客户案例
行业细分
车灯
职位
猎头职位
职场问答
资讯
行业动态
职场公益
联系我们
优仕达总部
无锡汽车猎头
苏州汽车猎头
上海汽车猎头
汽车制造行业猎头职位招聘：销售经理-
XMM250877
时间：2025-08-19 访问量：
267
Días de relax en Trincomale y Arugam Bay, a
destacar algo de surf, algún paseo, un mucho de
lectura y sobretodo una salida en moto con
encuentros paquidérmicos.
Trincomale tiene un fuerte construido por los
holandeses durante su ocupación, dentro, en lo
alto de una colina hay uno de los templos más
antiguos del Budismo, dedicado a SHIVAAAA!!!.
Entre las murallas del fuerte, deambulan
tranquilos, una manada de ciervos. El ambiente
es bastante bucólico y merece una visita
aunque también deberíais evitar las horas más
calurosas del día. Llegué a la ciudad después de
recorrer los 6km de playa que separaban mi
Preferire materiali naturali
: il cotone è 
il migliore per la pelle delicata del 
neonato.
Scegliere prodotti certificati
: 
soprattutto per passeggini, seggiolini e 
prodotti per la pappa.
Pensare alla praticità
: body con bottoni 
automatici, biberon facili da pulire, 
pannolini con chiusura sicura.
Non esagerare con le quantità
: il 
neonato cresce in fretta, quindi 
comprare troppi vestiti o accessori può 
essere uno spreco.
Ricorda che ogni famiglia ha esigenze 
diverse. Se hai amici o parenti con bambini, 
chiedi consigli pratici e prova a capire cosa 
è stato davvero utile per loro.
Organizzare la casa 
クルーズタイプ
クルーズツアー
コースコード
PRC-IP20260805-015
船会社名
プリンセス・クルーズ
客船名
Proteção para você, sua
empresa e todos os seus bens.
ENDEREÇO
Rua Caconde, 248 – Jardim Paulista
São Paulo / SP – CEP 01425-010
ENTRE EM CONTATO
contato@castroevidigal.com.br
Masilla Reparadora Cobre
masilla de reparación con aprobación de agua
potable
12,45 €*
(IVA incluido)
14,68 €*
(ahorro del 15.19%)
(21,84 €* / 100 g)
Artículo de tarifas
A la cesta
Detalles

§

Exercise brief: Recast every line of text in the entries above as a single numbered list, leaving out any blank lines.

Reply to the exercise:
1. 客户案例
2. 行业细分
3. 车灯
4. 职位
5. 猎头职位
6. 职场问答
7. 资讯
8. 行业动态
9. 职场公益
10. 联系我们
11. 优仕达总部
12. 无锡汽车猎头
13. 苏州汽车猎头
14. 上海汽车猎头
15. 汽车制造行业猎头职位招聘：销售经理-
16. XMM250877
17. 时间：2025-08-19 访问量：
18. 267
19. Días de relax en Trincomale y Arugam Bay, a
20. destacar algo de surf, algún paseo, un mucho de
21. lectura y sobretodo una salida en moto con
22. encuentros paquidérmicos.
23. Trincomale tiene un fuerte construido por los
24. holandeses durante su ocupación, dentro, en lo
25. alto de una colina hay uno de los templos más
26. antiguos del Budismo, dedicado a SHIVAAAA!!!.
27. Entre las murallas del fuerte, deambulan
28. tranquilos, una manada de ciervos. El ambiente
29. es bastante bucólico y merece una visita
30. aunque también deberíais evitar las horas más
31. calurosas del día. Llegué a la ciudad después de
32. recorrer los 6km de playa que separaban mi
33. Preferire materiali naturali
34. : il cotone è 
35. il migliore per la pelle delicata del 
36. neonato.
37. Scegliere prodotti certificati
38. : 
39. soprattutto per passeggini, seggiolini e 
40. prodotti per la pappa.
41. Pensare alla praticità
42. : body con bottoni 
43. automatici, biberon facili da pulire, 
44. pannolini con chiusura sicura.
45. Non esagerare con le quantità
46. : il 
47. neonato cresce in fretta, quindi 
48. comprare troppi vestiti o accessori può 
49. essere uno spreco.
50. Ricorda che ogni famiglia ha esigenze 
51. diverse. Se hai amici o parenti con bambini, 
52. chiedi consigli pratici e prova a capire cosa 
53. è stato davvero utile per loro.
54. Organizzare la casa 
55. クルーズタイプ
56. クルーズツアー
57. コースコード
58. PRC-IP20260805-015
59. 船会社名
60. プリンセス・クルーズ
61. 客船名
62. Proteção para você, sua
63. empresa e todos os seus bens.
64. ENDEREÇO
65. Rua Caconde, 248 – Jardim Paulista
66. São Paulo / SP – CEP 01425-010
67. ENTRE EM CONTATO
68. contato@castroevidigal.com.br
69. Masilla Reparadora Cobre
70. masilla de reparación con aprobación de agua
71. potable
72. 12,45 €*
73. (IVA incluido)
74. 14,68 €*
75. (ahorro del 15.19%)
76. (21,84 €* / 100 g)
77. Artículo de tarifas
78. A la cesta
79. Detalles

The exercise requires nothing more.